祝疙瘩福至心灵般绕树一转,不想竟真的躲开了,只是坚实的树干却被抓出三道深深的爪痕。
一击不中,那母虎落地时,两只前爪朝地上用力一刨,身子滴溜溜的一旋,便再次朝他扑去。
快到不可思议。
刺啦!
这次,祝疙瘩却没能再侥幸躲开,后背结结实实的挨了一爪,皮袍瞬间碎裂,人也被拍到在地。
藏在皮袍里的虎崽肉块顿时飞散而出,落了满地。
「呜嗷!」
一直无声扑杀的母虎,忍不住咆哮一声,旋即往前一蹿,张开血盆大口,朝他颈间咬去。
「啊!」
血光乍现,惨叫响起。
「动手!」
屋顶,祝彪目光一凛,猛地掀开草垫,腾身而起,飞快的张弓搭箭。
咻咻!
两道箭啸,几乎同时响起,配合多次,庞秋棠早与他默契无比。
然而,那母虎却似乎早有预料,它猛的松开祝疙瘩,腰身往下一矮,又向后一蹿。
噗!
它只中了一箭。
庞秋棠射向虎眼的那支箭被躲开了,反而祝彪射向肚腹的那箭,却刺入了它的肩头。
咣当!
就在此时,后门方向忽的响起一声巨响。
祝三,祝五早已绕去外面,听到箭啸,立马关闭后门,又用几根粗木棍顶死门扉。
中院围墙午后特意浇了冰,加高到了一丈有余,表面光滑无比,猛虎也难以翻越。
此时,这头受伤的母虎,已被困在中院这方寸之地。
只是它聪明的紧,竟晓得缩在树后躲箭,伺机而动。
不过,祝彪当然还有后手,射中一箭后,他立刻收起弓箭,从怀里掏出一个竹筒,「点火!」
一边呼喝,一边飞快点燃封口的布条。
「投!」
他轻喝一声,甩手将竹筒扔了下去。
与此同时,前堂的左右耳房,窗扉一并被人推开,武松,林冲也各自投出一个点燃的竹筒。
这玩意,是祝彪用灯油,火药粗制的燃烧筒,威力不咋地,动静却是不小。
嗵!嗵!嗵!
三声巨响先后爆鸣,还耀起团团火光。
母虎再怎么聪明,终究也是野兽,畏火怕响是刻在骨子里的天性,顿时吓的从树后猛然蹿出。
咻!
几乎是它刚一露头,庞秋棠的快箭便已呼啸而至,直趋它的眉心王字。
这虎当真成精了!
千钧一发之际,它竟猛地一低头,生生避开了要害,用脊背硬挨了一箭。
这还没完!
落地的瞬间,它的虎躯只原地一旋,竟再次飞腾而起,朝着东边耳房,那扇正在关阖的窗子飞扑而去。
「好畜生!」
窗后,武松瞥见这一幕,脸上毫无惧色,只是眸子骤然一亮。
哗啦!
根本没有思忖的余地,下一瞬,猛虎便已破窗而入,木屑,窗纸漫天飞溅。
武松也无需思忖,他本能往后一跳,同时手中重锤高高扬起,看也不看,仅凭直觉一锤砸下。
这柄重锤是祝彪回家后,给他订制赶造的。
是柄一手半的重锤,即可单持,也可双持,柄长三尺三寸,锤头八棱,比香瓜略大些,通体由纯铜打造而成,重十八斤八两。

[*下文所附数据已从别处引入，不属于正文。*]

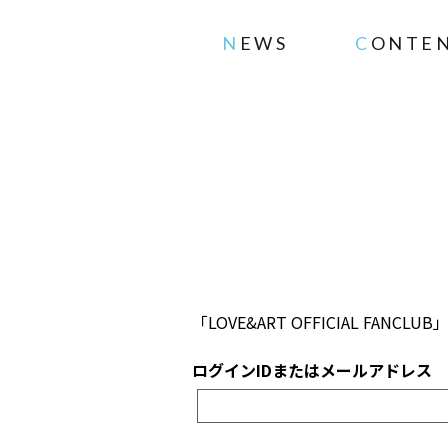
NEWS
CONTE
「LOVE&ART OFFICIAL 
ログインIDまたはメールアドレス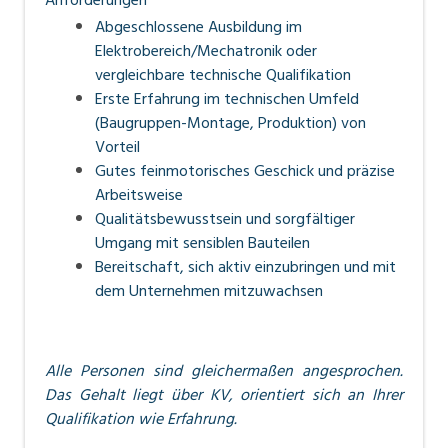
Anforderungen
Abgeschlossene Ausbildung im
Elektrobereich/Mechatronik oder
vergleichbare technische Qualifikation
Erste Erfahrung im technischen Umfeld
(Baugruppen-Montage, Produktion) von
Vorteil
Gutes feinmotorisches Geschick und präzise
Arbeitsweise
Qualitätsbewusstsein und sorgfältiger
Umgang mit sensiblen Bauteilen
Bereitschaft, sich aktiv einzubringen und mit
dem Unternehmen mitzuwachsen
Alle Personen sind gleichermaßen angesprochen.
Das Gehalt liegt über KV, orientiert sich an Ihrer
Qualifikation wie Erfahrung.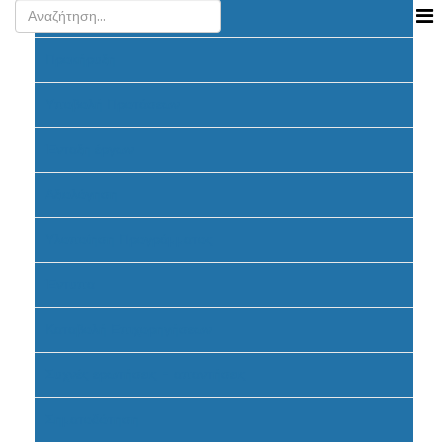
Ανακοινώσεις
Προκήρυξη
Υποβολή Προτάσεων
Ένταξη έργων
Αξιολόγηση
Υλοποίηση Προγράμματος
Έντυπα
Καταβολή Επιχορηγήσεων
Συχνές ερωτήσεις - απαντήσεις
Σηματοδότηση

武松精通拳脚功夫,又是天生神力,但他不太擅长兵刃,过往也只用过腰刀,朴刀。
但是并不称手。
在祝家演武场挨个试过十八般兵器,包括双刀之后,未曾想,他却对重锤情有独锺。
嘭!
下一瞬,令人牙酸的重物相碰声陡然响起,其中,还夹杂着渗人的骨裂之声。
「嗷~」
猛虎凄厉的惨叫声随即响起。
那母虎被一锤捶在头上,虎躯失去平衡,将武松也被撞出老远,翻滚着倒在地上。